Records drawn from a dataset
BEGIN
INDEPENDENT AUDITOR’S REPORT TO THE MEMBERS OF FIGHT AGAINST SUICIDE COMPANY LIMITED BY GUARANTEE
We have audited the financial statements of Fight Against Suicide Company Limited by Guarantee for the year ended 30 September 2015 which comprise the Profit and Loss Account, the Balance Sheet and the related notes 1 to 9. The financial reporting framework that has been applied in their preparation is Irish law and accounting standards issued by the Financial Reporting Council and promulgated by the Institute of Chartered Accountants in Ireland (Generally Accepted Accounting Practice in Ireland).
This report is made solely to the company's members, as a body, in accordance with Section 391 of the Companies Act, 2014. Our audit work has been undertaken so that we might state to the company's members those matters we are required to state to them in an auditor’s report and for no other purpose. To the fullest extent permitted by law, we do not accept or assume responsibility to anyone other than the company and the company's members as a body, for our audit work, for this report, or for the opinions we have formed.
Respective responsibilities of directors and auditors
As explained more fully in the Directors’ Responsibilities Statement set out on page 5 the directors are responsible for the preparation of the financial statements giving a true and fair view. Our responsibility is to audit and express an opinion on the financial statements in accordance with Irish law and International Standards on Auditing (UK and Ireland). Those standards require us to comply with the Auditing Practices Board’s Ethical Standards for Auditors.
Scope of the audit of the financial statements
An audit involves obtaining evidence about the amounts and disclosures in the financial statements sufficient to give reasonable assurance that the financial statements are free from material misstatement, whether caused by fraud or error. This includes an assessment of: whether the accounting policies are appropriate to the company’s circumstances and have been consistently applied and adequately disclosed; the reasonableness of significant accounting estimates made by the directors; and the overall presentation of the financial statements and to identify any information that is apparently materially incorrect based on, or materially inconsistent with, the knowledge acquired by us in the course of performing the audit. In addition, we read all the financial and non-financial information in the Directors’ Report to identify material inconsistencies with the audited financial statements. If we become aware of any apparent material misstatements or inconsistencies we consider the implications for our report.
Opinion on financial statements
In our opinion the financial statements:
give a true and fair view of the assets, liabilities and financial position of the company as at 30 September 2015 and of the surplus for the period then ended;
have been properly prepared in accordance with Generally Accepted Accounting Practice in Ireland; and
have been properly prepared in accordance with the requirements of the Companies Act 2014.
END
BEGIN
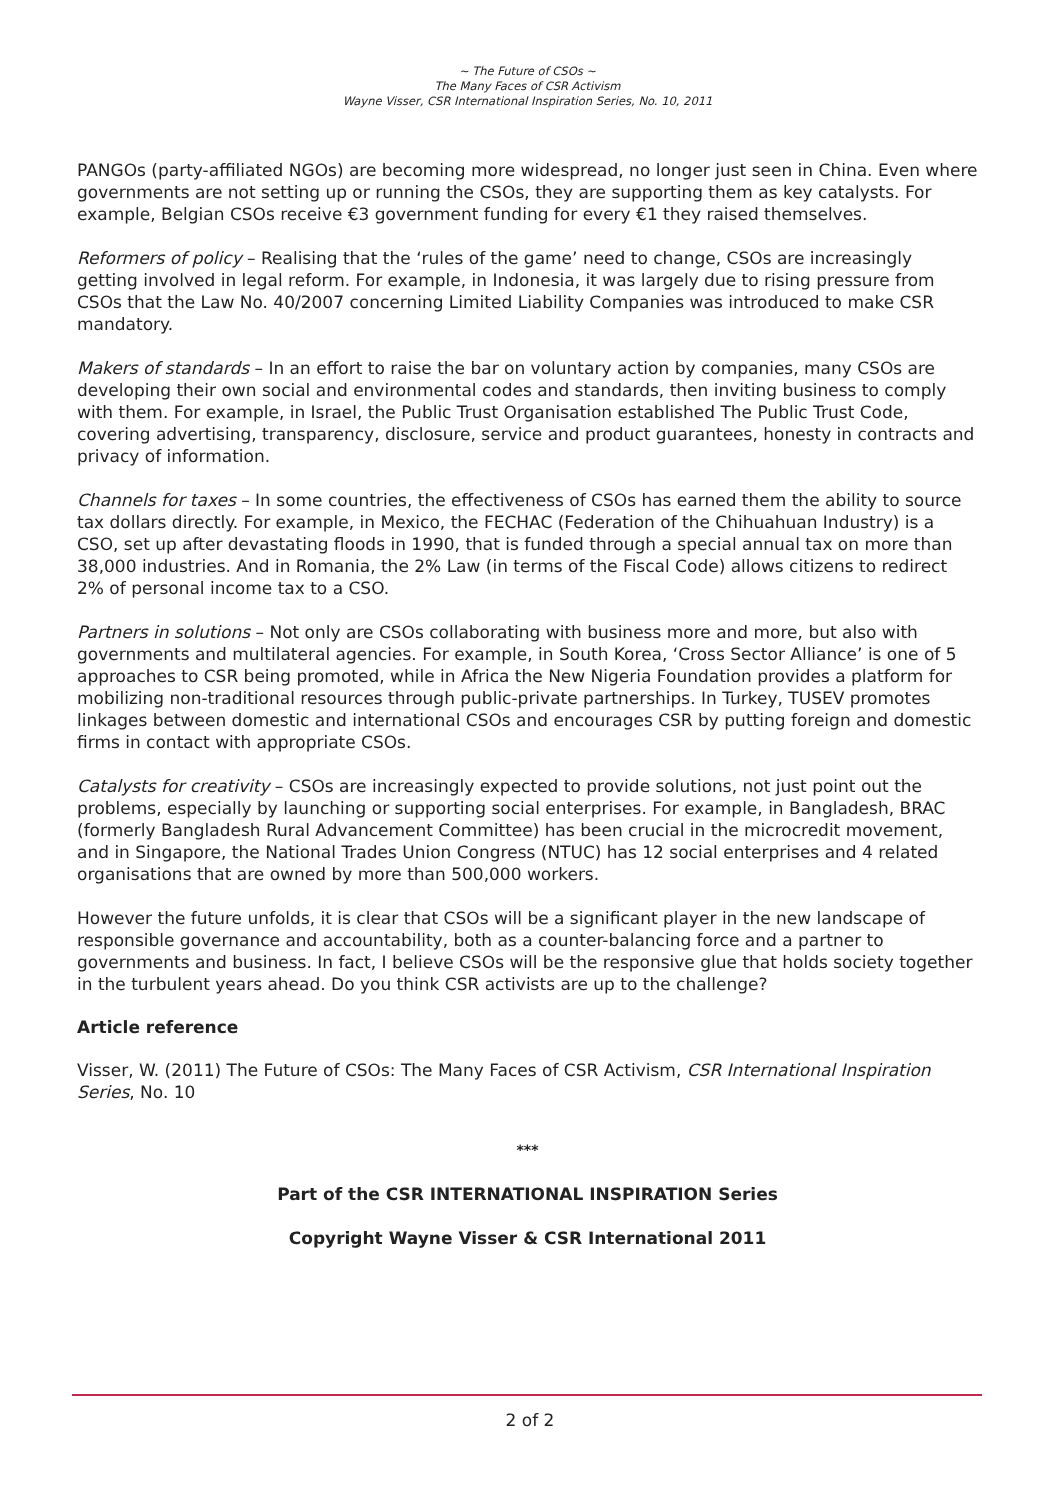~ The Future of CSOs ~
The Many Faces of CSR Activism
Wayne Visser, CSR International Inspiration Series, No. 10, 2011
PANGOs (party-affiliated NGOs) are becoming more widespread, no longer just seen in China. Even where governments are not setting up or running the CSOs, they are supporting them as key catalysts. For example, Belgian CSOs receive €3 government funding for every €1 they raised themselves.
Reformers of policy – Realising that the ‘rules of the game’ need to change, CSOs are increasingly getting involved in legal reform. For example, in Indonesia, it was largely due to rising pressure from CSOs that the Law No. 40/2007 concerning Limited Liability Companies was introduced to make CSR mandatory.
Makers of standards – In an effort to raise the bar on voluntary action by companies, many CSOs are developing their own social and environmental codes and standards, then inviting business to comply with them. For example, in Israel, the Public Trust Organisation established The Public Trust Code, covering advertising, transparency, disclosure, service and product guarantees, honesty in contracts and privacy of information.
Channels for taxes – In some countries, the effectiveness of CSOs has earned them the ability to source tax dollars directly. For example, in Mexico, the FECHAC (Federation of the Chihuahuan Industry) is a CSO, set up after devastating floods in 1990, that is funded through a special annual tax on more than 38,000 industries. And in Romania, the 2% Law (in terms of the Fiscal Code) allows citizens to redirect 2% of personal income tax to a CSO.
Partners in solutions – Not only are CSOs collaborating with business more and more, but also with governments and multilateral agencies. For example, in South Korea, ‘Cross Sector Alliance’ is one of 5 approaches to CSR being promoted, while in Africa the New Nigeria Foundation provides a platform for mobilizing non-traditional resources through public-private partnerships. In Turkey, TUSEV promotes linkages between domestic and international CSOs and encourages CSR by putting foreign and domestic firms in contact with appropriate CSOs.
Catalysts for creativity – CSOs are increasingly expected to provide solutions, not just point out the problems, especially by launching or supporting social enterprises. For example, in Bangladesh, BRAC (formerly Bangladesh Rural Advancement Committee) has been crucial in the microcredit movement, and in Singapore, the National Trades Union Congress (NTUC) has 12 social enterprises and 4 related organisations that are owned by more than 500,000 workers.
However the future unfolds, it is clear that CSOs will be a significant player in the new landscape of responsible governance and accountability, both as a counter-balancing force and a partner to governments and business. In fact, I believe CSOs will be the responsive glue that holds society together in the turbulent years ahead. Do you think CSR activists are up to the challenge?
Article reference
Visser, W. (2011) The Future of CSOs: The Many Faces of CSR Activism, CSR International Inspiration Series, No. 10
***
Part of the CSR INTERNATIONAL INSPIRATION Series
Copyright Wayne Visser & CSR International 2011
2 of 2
END
The expected answer is an exact copy of the lines above, beginning at the line with "have been properly prepared in accordance with Generally" and ending at the line with "have been properly prepared in accordance with the", with both ends in.

have been properly prepared in accordance with Generally Accepted Accounting Practice in Ireland; and
have been properly prepared in accordance with the requirements of the Companies Act 2014.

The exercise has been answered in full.